Mode och moral - Begär och hushållning i svenska 1700-talspublikationer

Agneta Helmius


In this article I turn to the 18th century Swedish public debate on fashion and morality. In the Swedish ‘moral’ essay papers of the 1730’s fashion was portrayed as a woman named Madame la Mode who embodied the sin or desire of vanity or self interest. Her character and stories about how she seduced women and men were meant to be read as metaphors of how traditional society was threatened by ‘modernity’, by la mode. It is important to analytically separate the construction of gender symbolically and structurally. While Madame la Mode challenges traditional virtues of both men and women on a symbolic level, many small prints later in the 18th century argue that it is the upbringing – in a structural order – of bourgeois girls, by their greedy parents, that causes society’s tremor. This in turn should be remedied, says one of the participants in the debate, by public measures such as schools for girls and ‘household universities’. Fashion then, can be seen as the opposite of virtue i.e. morality.

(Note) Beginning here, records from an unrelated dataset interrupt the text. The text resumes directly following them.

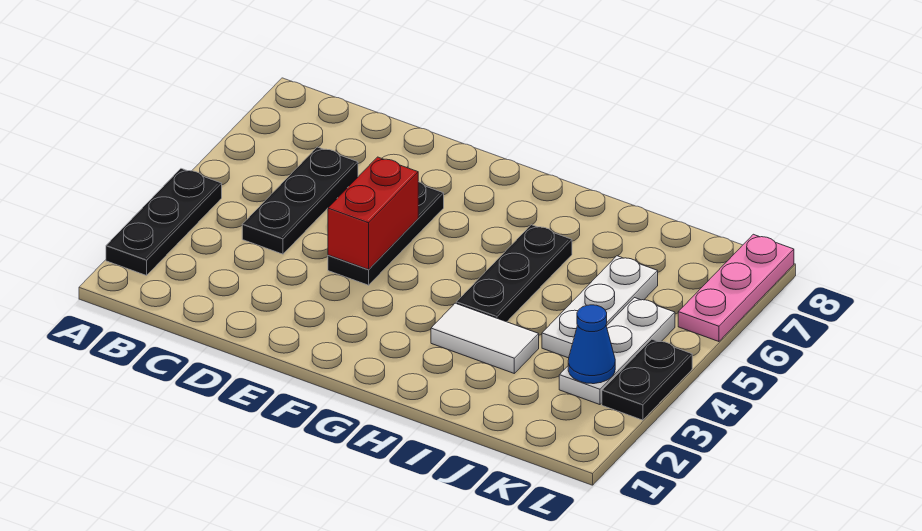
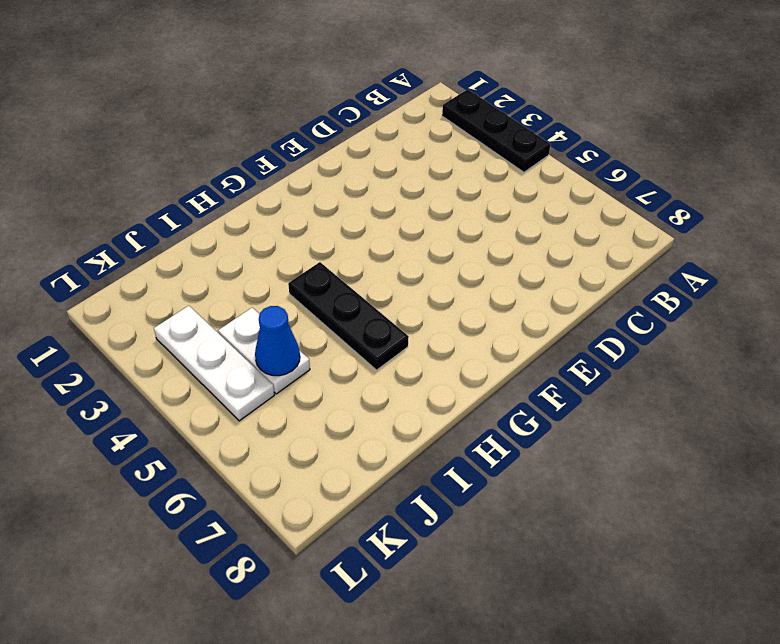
white 1x2 plate [218,308,310,394] -> white 1x3 plate [542,256,658,358]
blue 1x1 cone [255,306,300,376] -> blue 1x1 cone moved to [568,305,615,384]
none -> black 1x3 plate [242,147,358,254]
none -> black 1x3 plate [328,182,444,285]

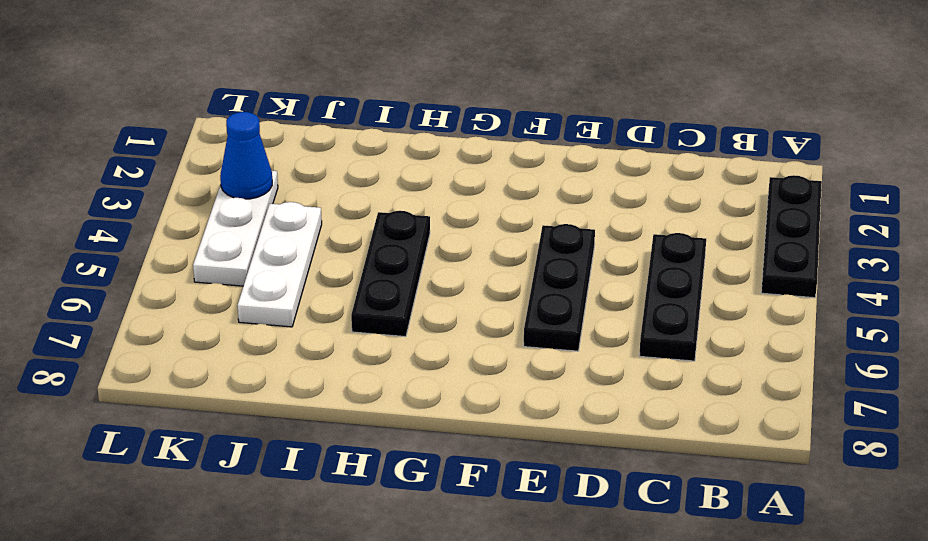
none -> white 1x2 tile [431,303,539,373]
none -> black 1x2 plate [602,339,692,420]

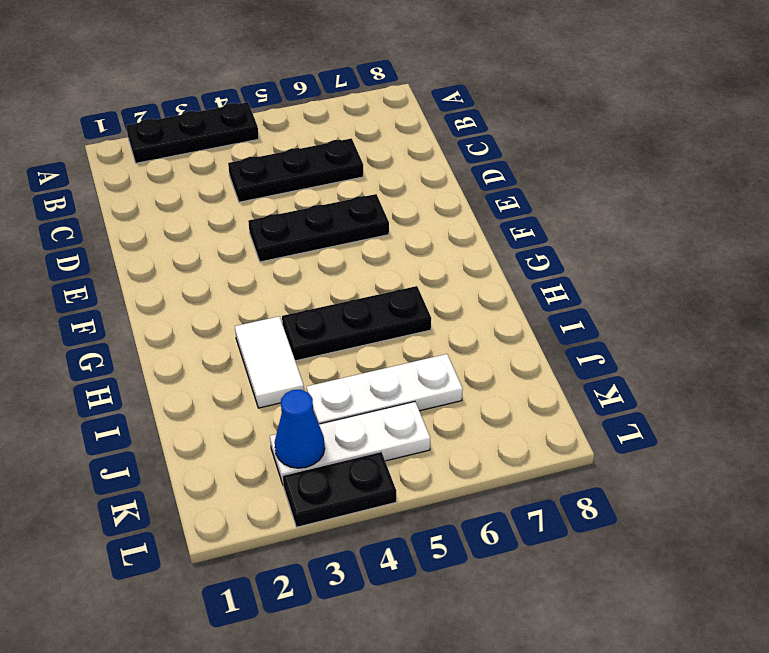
none -> pink 1x3 plate [678,234,794,342]
none -> red 1x2 brick [328,157,418,269]

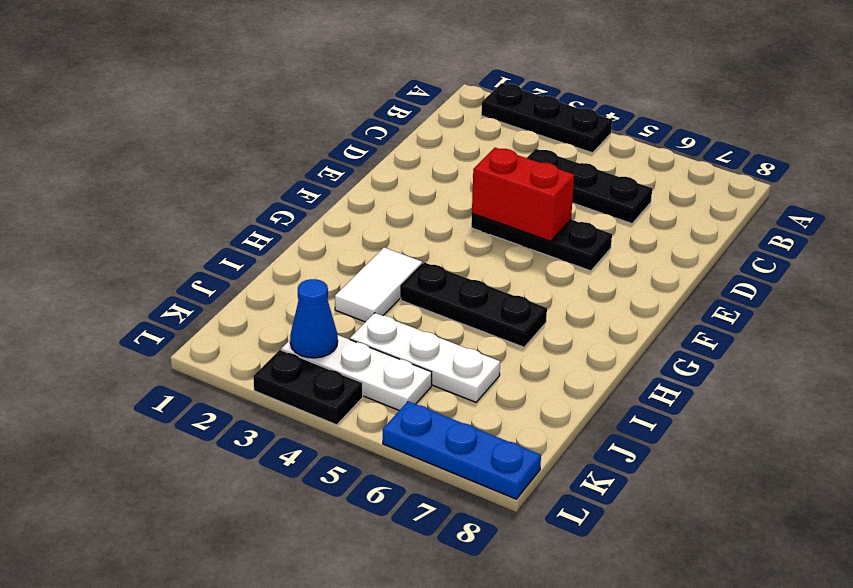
blue 1x3 plate [383,401,541,499] -> pink 1x3 plate [678,234,794,342]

Contemporary fashion theorists – in this article I particularly mention two – seem to ignore the moral debate on fashion in the 18th and 19th centuries, just because it was moral, thereby forgetting the moral dimensions of fashion also later on. But if morality concerns the relations between individuals and society, and if fashion is about the exploitation of desire, then morals should be considered a significant part of the modern global economic fashion system.